Koşmak yada koşmamak.

Konusu 'Çeşitli Makaleler' forumundadır ve Coyote tarafından 18 Eylül 2010 başlatılmıştır.

Watchers:
Başlığı izleyen kişi sayısı 1 user .
  1. Coyote
    Offline

    Coyote Üye

    Katılım:
    24 Aralık 2008
    Mesajlar:
    1.626
    Beğenileri:
    1.569
    Ödül Puanları:
    123








    Koşmak mı yürümek mi ?



    Artık hepimiz biliyoruz ki sağlık için egzersiz şart. Ama maalesef ki fitness endüstrisinin son 40 yıldır ısrarla savunduğu günde 45 dakika ila bir saat yoğun aerobik egzersiz (tempolu koşma) faydadan çok zarar veriyor.
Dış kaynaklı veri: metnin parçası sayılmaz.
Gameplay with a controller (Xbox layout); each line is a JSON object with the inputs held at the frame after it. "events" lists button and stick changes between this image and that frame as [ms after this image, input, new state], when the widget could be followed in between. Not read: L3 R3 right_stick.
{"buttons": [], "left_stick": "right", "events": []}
Yaşı müsait olanlar Jim Fixx`i hatırlayacaklardır. 1977`de yazdığı koşu kitabı bütün Dünya’da yankılar yaratmış, sırf ABD`de bir milyondan fazla satmıştı. Ama maalesef , 52 yaşındaki Fixx bir sabah koşarken kalpten ölmüştü. Bültenimizin bu sayısını yakın bir zaman önce okuduğunuz Taş Devri Egzersizleri makalesini yazan vücut geliştirme ve Fitness antrenörü Altuğ Duralın yazısına ayırdık.
    Aerobik egzersizler sağlık için gerçekten yararlı mı?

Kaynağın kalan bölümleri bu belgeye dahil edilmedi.